Mozilla Products Code Execution and Security Bypass Vulnerabilities

Multiple vulnerabilities have been identified in Mozilla Firefox, SeaMonkey and Thunderbird, which could be exploited by attackers to bypass security restrictions, disclose sensitive information, cause a denial of service or compromise a vulnerable system.

1. A memory corruption errors in the JavaScript and browser engines when parsing malformed data, which could be exploited by attackers to crash a vulnerable application or execute arbitrary code.

2. Due to certain invalid unicode characters being displayed as whitespace in the location bar when used as part of an IDN, which could be exploited to spoof the location bar.

3. An error when interpreting the "file:" protocol, which could be exploited to access any domain's cookies on a vulnerable system by tricking a user into downloading and opening a malicious file via the browser.
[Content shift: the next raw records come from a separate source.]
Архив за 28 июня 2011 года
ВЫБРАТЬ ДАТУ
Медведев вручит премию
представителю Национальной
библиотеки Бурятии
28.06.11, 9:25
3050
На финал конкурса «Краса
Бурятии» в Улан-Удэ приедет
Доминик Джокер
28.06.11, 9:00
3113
4. An error when handling a non-200 response returned by a proxy in reply to a CONNECT request, which could cause the body of the response to be rendered within the context of the request "Host:" header.

5. Due to a race condition in "NPObjWrapper_NewResolve" when accessing the properties of a NPObject, a wrapped JSObject, which could be exploited to execute arbitrary code by tricking a user into visiting a specially crafted web page.

6. An error when handling event listeners attached to an element whose owner document is null, which could be exploited to execute arbitrary JavaScript with chrome privileges.

7. Due to the "file:" resource inheriting the principal of the previously loaded document when loaded via the location bar, which could allow unauthorized access to local files.

8. Due to content-loading policies not being checked before loading external script files into XUL documents, which could be exploited to bypass restrictions.

9. An unspecified error which could allow scripts from page content to run with elevated privileges, leading to arbitrary code execution.